03 Apr 2020 byJairia Dela Cruz
Artificial intelligence detects COVID-19, tells it apart from pneumonia

A deep learning-based artificial intelligence (AI) boasts accurate detection of COVID-19 and distinguishes it from community-acquired pneumonia (CAP) and other lung diseases, as shown in a recent study.

Named the COVID-19 detection neural network (COVNet), the 3D deep learning framework extracts both 2D local and 3D global representative visual features from volumetric chest computed tomography (CT) exams.

“The extracted features from all slices are then combined by a max-pooling operation. The final feature map is fed to a fully connected layer and softmax activation function to generate a probability score [for detecting COVID-19],” the investigators said.

“We were able to collect a large number of CT exams from multiple hospitals, which included 1,296 COVID-19 CT exams. More importantly, 1,735 CAP and 1,325 nonpneumonia CT exams were also collected as the control groups in this study in order to ensure the detection robustness considering that certain similar imaging features may be observed in COVID-19 and other types of lung diseases,” they added.

The collected dataset, split into a training set and a testing set, were obtained from 3,322 patients. There was a male predominance across COVID-19, CAP and nonpneumonia groups. Patients with COVID-19 or CAP were much older than those with nonpneumonia diseases for the training (mean age, 53 and 51 vs 41 years; p<0.001) and testing dataset (mean age, 52 and 53 vs 41 years; p<0.001).

COVNet achieved a sensitivity of 90 percent and specificity of 96 percent for detecting COVID-19, with an area under the receiver operating characteristic curve (AUROC) of 0.96. The corresponding values for detecting CAP were 87 percent and 92 percent, with an AUROC of 0.95. [Radiology 2020;doi:10.1148/radiol.2020200905]

“Once the deep learning model is trained, it is very fast to process a new testing exam. The average processing time for each CT exam is 4.51 seconds on a workstation (GPU NVIDIA Quadro M4000 8GB, RAM 16GB, and Intel Xeon Processor E5-1620 v4 @3.5GHz),” they pointed out.

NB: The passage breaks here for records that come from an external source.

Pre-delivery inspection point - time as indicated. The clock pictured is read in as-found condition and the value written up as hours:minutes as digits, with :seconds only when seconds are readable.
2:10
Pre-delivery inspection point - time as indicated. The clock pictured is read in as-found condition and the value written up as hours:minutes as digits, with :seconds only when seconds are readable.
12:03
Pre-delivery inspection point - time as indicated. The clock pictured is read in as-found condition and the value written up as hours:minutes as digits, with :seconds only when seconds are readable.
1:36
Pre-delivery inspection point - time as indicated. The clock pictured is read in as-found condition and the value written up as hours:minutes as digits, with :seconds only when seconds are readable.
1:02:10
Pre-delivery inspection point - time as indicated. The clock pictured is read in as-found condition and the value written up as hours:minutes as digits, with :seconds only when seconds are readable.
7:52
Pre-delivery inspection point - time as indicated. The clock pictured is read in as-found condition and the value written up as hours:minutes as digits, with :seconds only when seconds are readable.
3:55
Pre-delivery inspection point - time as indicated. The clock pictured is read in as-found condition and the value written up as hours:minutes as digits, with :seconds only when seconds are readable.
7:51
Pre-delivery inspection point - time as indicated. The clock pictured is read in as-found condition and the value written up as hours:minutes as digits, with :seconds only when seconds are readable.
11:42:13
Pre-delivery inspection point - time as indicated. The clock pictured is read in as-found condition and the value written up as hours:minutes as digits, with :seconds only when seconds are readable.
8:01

Currently, reverse-transcription polymerase chain reaction (RT-PCR) is considered the reference standard for confirming COVID-19. However, some reports state that the sensitivity of such an approach might not be high enough. [Radiology 2020;doi:10.1148/radiol.2020200642; Radiology 2020;doi:10.1148/radiol.2020200432]

In comparison, CT is a noninvasive imaging approach that has been shown to be capable of detecting certain characteristic manifestations in the lung associated with COVID-19, such as ground-glass opacification, consolidation, bilateral involvement, peripheral and diffuse distribution. [Radiology 2020;295:202-207; Lancet 2020;395:497-506]

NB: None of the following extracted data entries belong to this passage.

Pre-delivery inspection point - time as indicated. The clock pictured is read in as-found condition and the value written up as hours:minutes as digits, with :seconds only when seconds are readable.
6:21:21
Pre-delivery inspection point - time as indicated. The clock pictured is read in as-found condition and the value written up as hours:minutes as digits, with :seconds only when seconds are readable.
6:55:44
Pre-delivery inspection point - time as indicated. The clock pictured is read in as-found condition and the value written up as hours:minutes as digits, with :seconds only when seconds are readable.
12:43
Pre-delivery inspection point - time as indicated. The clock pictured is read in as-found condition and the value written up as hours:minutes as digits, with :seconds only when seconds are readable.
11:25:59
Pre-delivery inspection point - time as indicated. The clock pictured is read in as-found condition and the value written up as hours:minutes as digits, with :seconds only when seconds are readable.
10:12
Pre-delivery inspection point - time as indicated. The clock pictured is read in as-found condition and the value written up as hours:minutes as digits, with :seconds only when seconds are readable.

Therefore, COVNet could be used as a reliable and rapid approach for screening of COVID-19, according to the investigators. It holds enormous potential for facilitating early diagnosis, isolation and treatment, hence contributing to the control of the pandemic.

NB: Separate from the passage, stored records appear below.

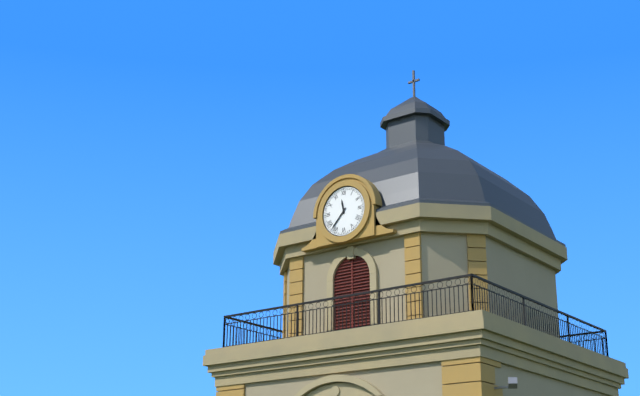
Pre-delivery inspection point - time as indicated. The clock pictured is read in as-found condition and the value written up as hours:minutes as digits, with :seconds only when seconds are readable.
11:37
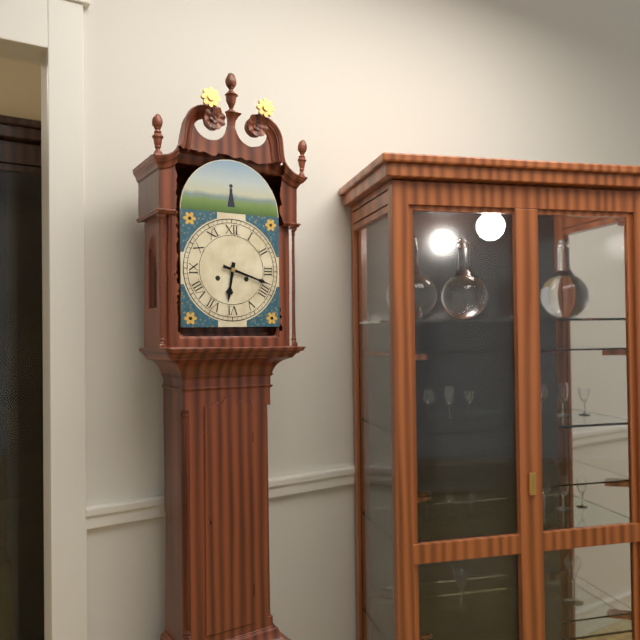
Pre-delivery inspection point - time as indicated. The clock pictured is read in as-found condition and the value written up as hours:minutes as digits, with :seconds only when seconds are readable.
6:18
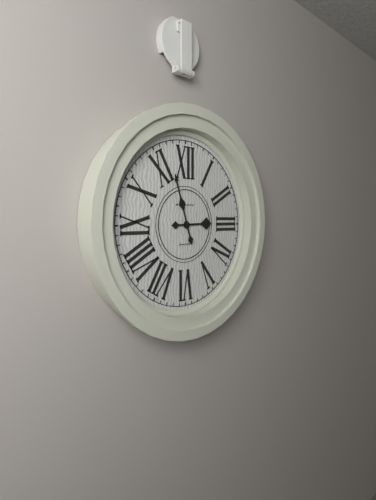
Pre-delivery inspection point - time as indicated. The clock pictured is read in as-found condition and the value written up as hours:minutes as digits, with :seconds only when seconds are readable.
2:57
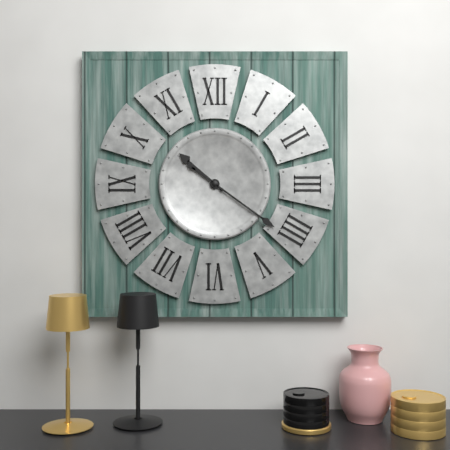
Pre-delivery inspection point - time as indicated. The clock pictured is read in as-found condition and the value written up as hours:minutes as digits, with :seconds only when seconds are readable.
10:21
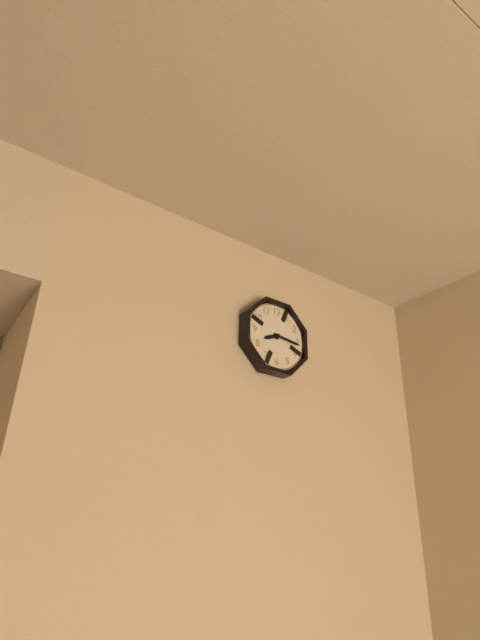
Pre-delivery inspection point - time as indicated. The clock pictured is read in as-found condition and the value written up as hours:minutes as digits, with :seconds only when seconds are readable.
8:16
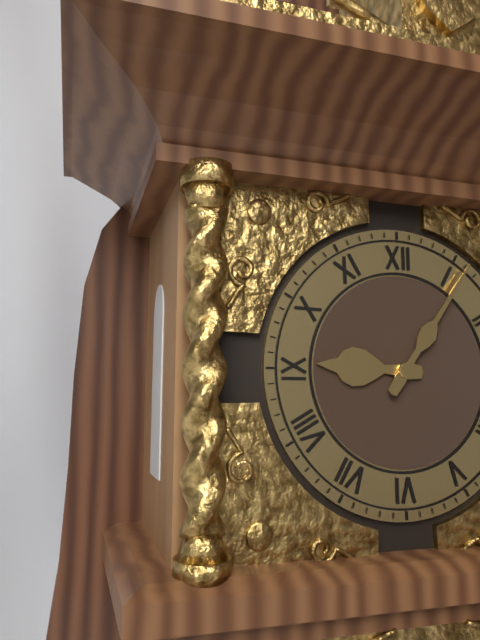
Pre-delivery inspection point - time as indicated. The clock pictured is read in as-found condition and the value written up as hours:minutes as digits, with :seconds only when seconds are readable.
9:06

The study had several limitations, including the absence of comparison to other viral pneumonias, as well as the lack of transparency and interpretability associated with all deep learning methods.

“As a next step, it would be important to not only predict the presence of COVID-19, but also the severity degree to further help monitor and treat patients,” the investigators said.